Mears summarized the report’s recommendations as “aligning… new markets, incentives, financial mechanisms and regulations together in a way that collaboratively gave opportunities for farmers to make choices that protected the environment and allowed them to make a good living off the land.”
“I’m glad that we, as dairy farmers, are at the table with this talk on water quality,” Magnan added. “I don’t know any farmers out there that don’t want to improve the land that they’re on.”
FUTURE OF AGRICULTURE
The Future of Agriculture report presented by Ross is straightforward with its pessimism.
“We anticipate that a combination of unfortunate market forces and a generational transfer of assets will transform our agricultural sector in the next decade, in many ways that Vermonters will not like,” the report reads.
While the report focuses namely on the conventional dairy industry, it notes that other sectors of the agriculture industry — vegetables, livestock and organic dairy — are sharing similar market challenges.
Ross was blunt about the implications, which echoed many of the conclusions presented by the other two work groups presenting at Jay: farms provided ecological and economic benefits, and the loss of those farms could dramatically impact the state’s future.
“If we see this trend going forward, the concern is we’re going to wake up… to a different Vermont,” Ross said. “One where our economy is fundamentally eroded, one where our communities are not as strong as they were before and one where the culture of this state is different than where it was today.”
Their report came to many of the same conclusions as the Vermont Dairy and Water Collaborative’s did, endorsing an ecological services program akin to those promoted by the collaborative among other more generally defined goals.
Ross, however, warned there would be no single answer for salvaging the agriculture industry, which is why he and others are encouraging members of the agricultural community to participate in the Farm to Plate Network’s future conversations. “There’s no silver bullet to this problem,” Ross said. “It’s going to take many of us working on many solutions to make progress.”
Ross said their working group was looking to have a formal list of recommendations drafted by next December.
VT MILK COMMISSION
The Vermont Milk Commission was convened under legislative orders to explore a supply management program as a possible answer to the primary driver for economic collapse in the dairy industry: a five-year oversupply that’s left federally-governed milk prices below the cost of production.
As previously reported in the Messenger, the Vermont Milk Commission hinges stabilization of the dairy industry on a mandatory, nationwide supply management program that would charge farmers for producing milk above a certain threshold.
Such a program would likely require federal orders overseen by the USDA — an explicit recommendation of the Vermont Milk Commission. “It can’t be done in just the state of Vermont,” Bothfeld said. “We make a lot of great milk, but nationally, we’re too small.”

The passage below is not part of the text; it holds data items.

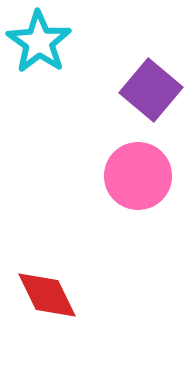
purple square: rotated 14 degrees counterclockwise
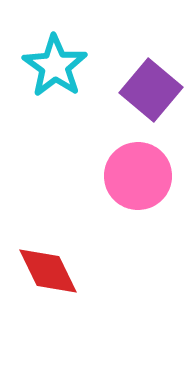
cyan star: moved 16 px right, 24 px down
red diamond: moved 1 px right, 24 px up
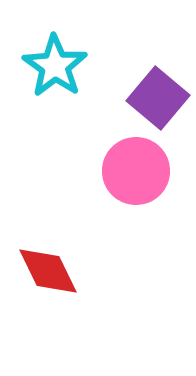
purple square: moved 7 px right, 8 px down
pink circle: moved 2 px left, 5 px up
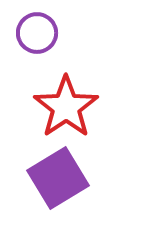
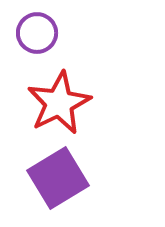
red star: moved 7 px left, 4 px up; rotated 8 degrees clockwise
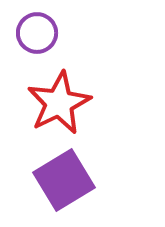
purple square: moved 6 px right, 2 px down
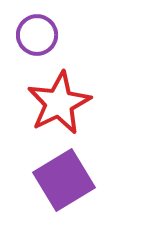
purple circle: moved 2 px down
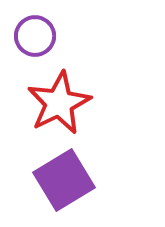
purple circle: moved 2 px left, 1 px down
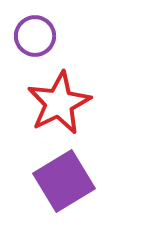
purple square: moved 1 px down
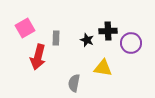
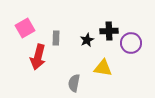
black cross: moved 1 px right
black star: rotated 24 degrees clockwise
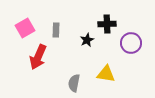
black cross: moved 2 px left, 7 px up
gray rectangle: moved 8 px up
red arrow: rotated 10 degrees clockwise
yellow triangle: moved 3 px right, 6 px down
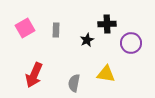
red arrow: moved 4 px left, 18 px down
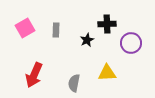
yellow triangle: moved 1 px right, 1 px up; rotated 12 degrees counterclockwise
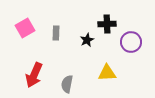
gray rectangle: moved 3 px down
purple circle: moved 1 px up
gray semicircle: moved 7 px left, 1 px down
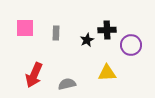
black cross: moved 6 px down
pink square: rotated 30 degrees clockwise
purple circle: moved 3 px down
gray semicircle: rotated 66 degrees clockwise
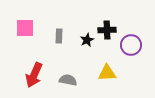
gray rectangle: moved 3 px right, 3 px down
gray semicircle: moved 1 px right, 4 px up; rotated 24 degrees clockwise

While previous attempts to build a supply management program were squashed at the national level, and while the sitting U.S. Secretary of Agriculture recently dismissed supporting a national supply management program, the implementation of a supply management program has become an increasingly popular answer to stabilizing a nationwide glut in milk production among farmers themselves.
Just last Saturday, during a “Faces of Dairy” forum held in Enosburgh, farmers representing both conventional and organic farms advocated explicitly for a supply management program to reel in overproduction in the dairy industry.
According to Bothfeld, a supply management program remains the clearest answer for eating into the U.S. dairy glut. “We’ve got… 1.3 billion pounds of cheese in storage,” Bothfeld said. “How are cheese prices ever supposed to come up with that much cheese in storage?
“We can’t eat our way out of it, we can’t export our way out of it.”